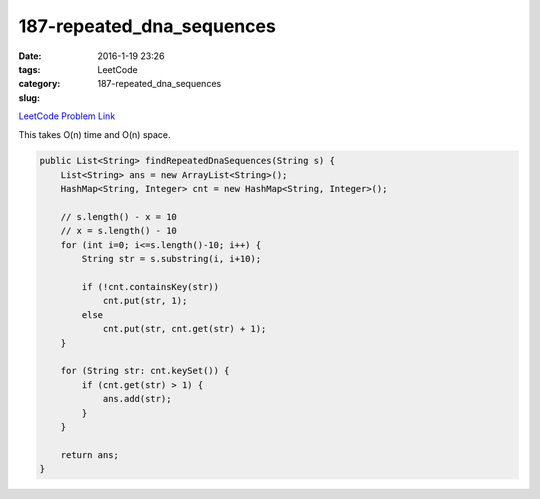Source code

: 187-repeated_dna_sequences
##########################

:date: 2016-1-19 23:26
:tags:
:category: LeetCode
:slug: 187-repeated_dna_sequences

`LeetCode Problem Link <https://leetcode.com/problems/repeated-dna-sequences/>`_

This takes O(n) time and O(n) space.

.. code-block:: java

    public List<String> findRepeatedDnaSequences(String s) {
        List<String> ans = new ArrayList<String>();
        HashMap<String, Integer> cnt = new HashMap<String, Integer>();

        // s.length() - x = 10
        // x = s.length() - 10
        for (int i=0; i<=s.length()-10; i++) {
            String str = s.substring(i, i+10);

            if (!cnt.containsKey(str))
                cnt.put(str, 1);
            else
                cnt.put(str, cnt.get(str) + 1);
        }

        for (String str: cnt.keySet()) {
            if (cnt.get(str) > 1) {
                ans.add(str);
            }
        }

        return ans;
    }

*Instructions for the task*: If a line in the material above contains the word "LeetCode", copy it.

*Worked solution*:
:category: LeetCode
`LeetCode Problem Link <https://leetcode.com/problems/repeated-dna-sequences/>`_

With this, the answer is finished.